Сильно удивлялась и огорчалась Марья Алексеевна: теперь постоялец их пил чай наскоро, бормотал благодарствие, не прикладывался шутливо к ручке — а он делывал это частенько, если же случалось оставаться без угрюмого супруга, то и чмокал в крутую щечку, — ныне Василий Андреевич торопливо благодарил и закрывался в комнате, жег почти до рассвета лампу, переводил нещедрый здесь керосин, Марья же Алексеевна томилась наедине с постылым своим Алупкиным.
Литературу дал Романов. Первая же взятая из приготовленной им стопы брошюра показалась Шелгунову ненужной. «Гражданская война во Франции», выпущено давно, в 1871 году в Цюрихе народниками. «На кой мне Франция, своих забот хватит», — возмутился было Шелгунов. «А вы не спешите высказывать суждения, — отвечал, не церемонясь, Николай Васильевич. — Сперва прочтите, тогда и поймете, почему и для чего». И выложил на стол еще: снова Карл Маркс, «Восемнадцатое брюмера Луи Бонапарта», Плеханов «Наши разногласия»… Название марксовой книжки было непонятным, а Плеханова читал Василий еще давно… «Вот именно, что давно, — сказал непреклонный Романов, — а теперь перечитайте заново, иными глазами, с иных позиций. Что же касается непонятного, совестно, Василий Андреевич, в зрелом возрасте манной кашкой питаться или ждать, пока вам кто-то разжует и в рот положит. Постарайтесь перемолоть собственными зубками. Тем более — вы же у нас, получается, чуть не первооснователь». Подкусил, не удержался, наверное, угадал, о чем думал Шелгунов, слушая его рассказ о съезде.
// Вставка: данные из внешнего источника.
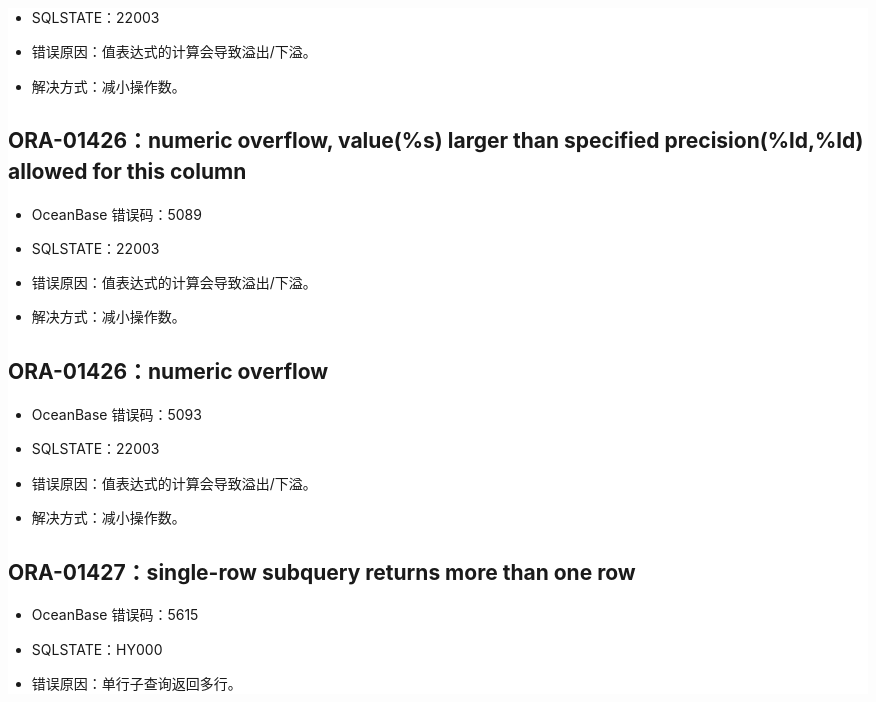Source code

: 
* SQLSTATE：22003

  

* 错误原因：值表达式的计算会导致溢出/下溢。

  

* 解决方式：减小操作数。

  




ORA-01426：numeric overflow, value(%s) larger than specified precision(%ld,%ld) allowed for this column 
---------------------------------------------------------------------------------------------------------------------------

* OceanBase 错误码：5089

  

* SQLSTATE：22003

  

* 错误原因：值表达式的计算会导致溢出/下溢。

  

* 解决方式：减小操作数。

  




ORA-01426：numeric overflow 
-----------------------------------------------

* OceanBase 错误码：5093

  

* SQLSTATE：22003

  

* 错误原因：值表达式的计算会导致溢出/下溢。

  

* 解决方式：减小操作数。

  




ORA-01427：single-row subquery returns more than one row 
----------------------------------------------------------------------------

* OceanBase 错误码：5615

  

* SQLSTATE：HY000

  

* 错误原因：单行子查询返回多行。
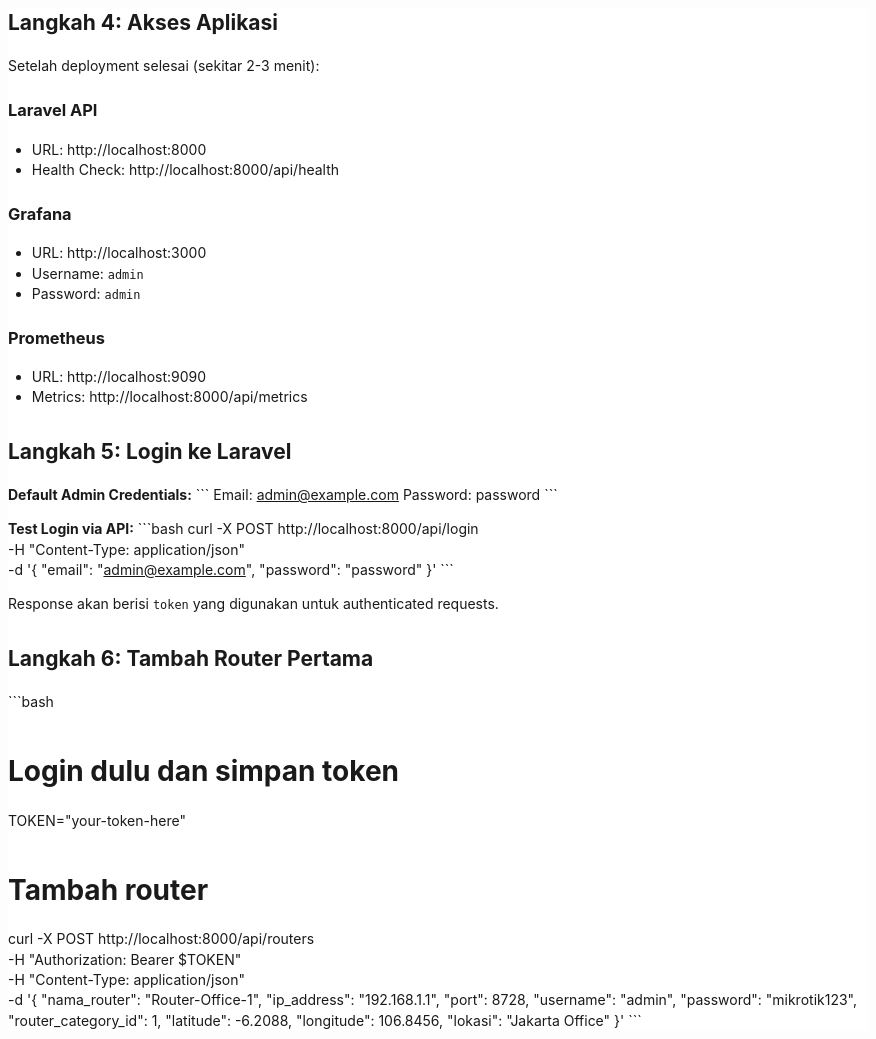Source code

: ## Langkah 4: Akses Aplikasi

Setelah deployment selesai (sekitar 2-3 menit):

### Laravel API
- URL: http://localhost:8000
- Health Check: http://localhost:8000/api/health

### Grafana
- URL: http://localhost:3000
- Username: `admin`
- Password: `admin`

### Prometheus
- URL: http://localhost:9090
- Metrics: http://localhost:8000/api/metrics

## Langkah 5: Login ke Laravel

**Default Admin Credentials:**
\`\`\`
Email: admin@example.com
Password: password
\`\`\`

**Test Login via API:**
\`\`\`bash
curl -X POST http://localhost:8000/api/login \
  -H "Content-Type: application/json" \
  -d '{
    "email": "admin@example.com",
    "password": "password"
  }'
\`\`\`

Response akan berisi `token` yang digunakan untuk authenticated requests.

## Langkah 6: Tambah Router Pertama

\`\`\`bash
# Login dulu dan simpan token
TOKEN="your-token-here"

# Tambah router
curl -X POST http://localhost:8000/api/routers \
  -H "Authorization: Bearer $TOKEN" \
  -H "Content-Type: application/json" \
  -d '{
    "nama_router": "Router-Office-1",
    "ip_address": "192.168.1.1",
    "port": 8728,
    "username": "admin",
    "password": "mikrotik123",
    "router_category_id": 1,
    "latitude": -6.2088,
    "longitude": 106.8456,
    "lokasi": "Jakarta Office"
  }'
\`\`\`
Ехидным замечанием он подхлестнул-таки, Василий сбросил дремоту, вернулся к питерскому образу существования, когда свободное время уходило па книги. Правда, там, в столице, были еще кружки, встречи с друзьями, а здесь находился в одиночестве… Однако и одиночеству пришел конец: 22 сентября, верный обещанию, прибыл Константин Бойе, охотно принятый Ружниковыми, устроился жить в соседнем доме, а столоваться — у Марьи Алексеевны.
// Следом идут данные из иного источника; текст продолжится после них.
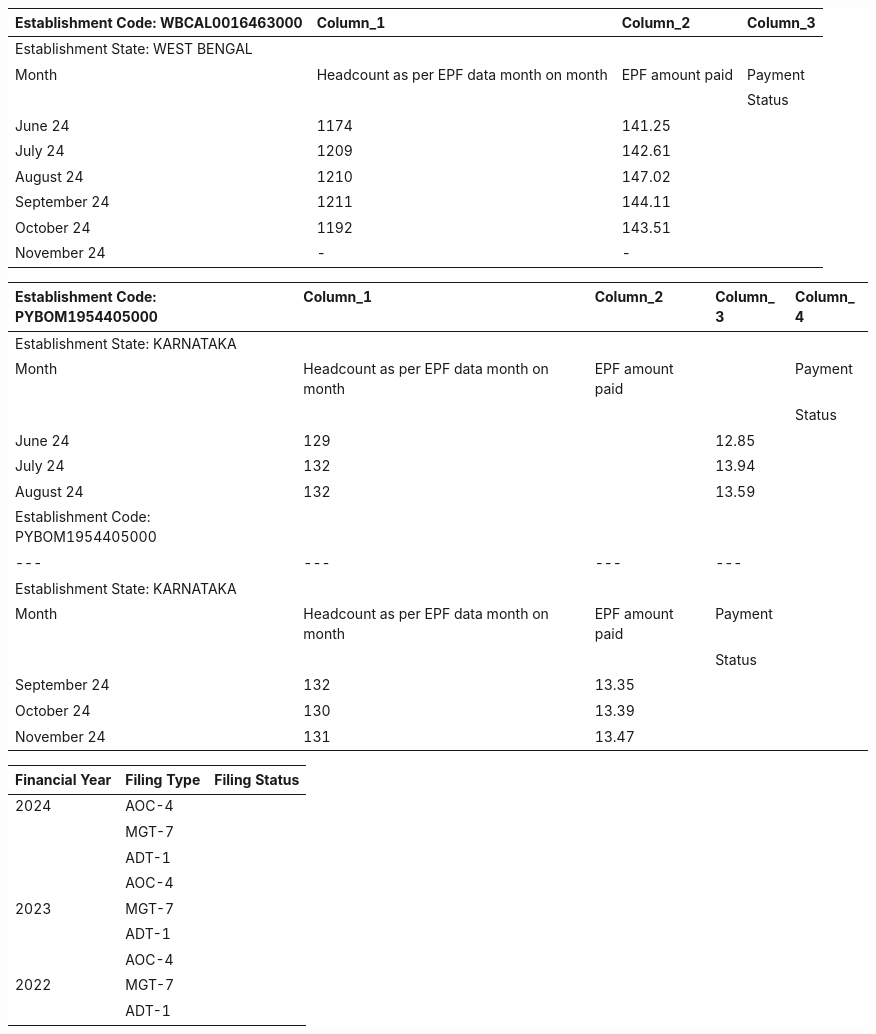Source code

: | Establishment Code: WBCAL0016463000   | Column_1                                 | Column_2        | Column_3   |
|:--------------------------------------|:-----------------------------------------|:----------------|:-----------|
| Establishment State: WEST BENGAL      |                                          |                 |            |
| Month                                 | Headcount as per EPF data month on month | EPF amount paid | Payment    |
|                                       |                                          |                 | Status     |
| June 24                               | 1174                                     | 141.25          |            |
| July 24                               | 1209                                     | 142.61          |            |
| August 24                             | 1210                                     | 147.02          |            |
| September 24                          | 1211                                     | 144.11          |            |
| October 24                            | 1192                                     | 143.51          |            |
| November 24                           | -                                        | -               |            |

| Establishment Code: PYBOM1954405000   | Column_1                                 | Column_2        | Column_3   | Column_4   |
|:--------------------------------------|:-----------------------------------------|:----------------|:-----------|:-----------|
| Establishment State: KARNATAKA        |                                          |                 |            |            |
| Month                                 | Headcount as per EPF data month on month | EPF amount paid |            | Payment    |
|                                       |                                          |                 |            | Status     |
| June 24                               | 129                                      |                 | 12.85      |            |
| July 24                               | 132                                      |                 | 13.94      |            |
| August 24                             | 132                                      |                 | 13.59      |            |
| Establishment Code: PYBOM1954405000   |                                          |                 |            |            |
| ---                                   | ---                                      | ---             | ---        |            |
| Establishment State: KARNATAKA        |                                          |                 |            |            |
| Month                                 | Headcount as per EPF data month on month | EPF amount paid | Payment    |            |
|                                       |                                          |                 | Status     |            |
| September 24                          | 132                                      | 13.35           |            |            |
| October 24                            | 130                                      | 13.39           |            |            |
| November 24                           | 131                                      | 13.47           |            |            |

| Financial Year   | Filing Type   | Filing Status   |
|:-----------------|:--------------|:----------------|
| 2024             | AOC-4         |                 |
|                  | MGT-7         |                 |
|                  | ADT-1         |                 |
|                  | AOC-4         |                 |
| 2023             | MGT-7         |                 |
|                  | ADT-1         |                 |
|                  | AOC-4         |                 |
| 2022             | MGT-7         |                 |
|                  | ADT-1         |                 |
Распираема жаждой деятельности, хозяйка новому нахлебнику обрадовалась, отшельничество же Василия Андреевича ее никак не тешило, и однажды, когда Алупкин, приняв сверх меры, до утра завалился, супруга его, рачительная и домовитая, бестрепетно вошла к жильцу, простоволосая, в нижней юбке и опорочках на босу ногу, объявила, что карасину в лавку не завезли, жечь попусту не гожо, и мощно дунула в стекло семилинейной лампы, не забыв предварительно накинуть дверной крючок. Наутро как ни в чем не бывало подала обоим нахлебникам чаю, а страдавшему благоверному своему — рассолу… Завтрак прошел обыкновенно.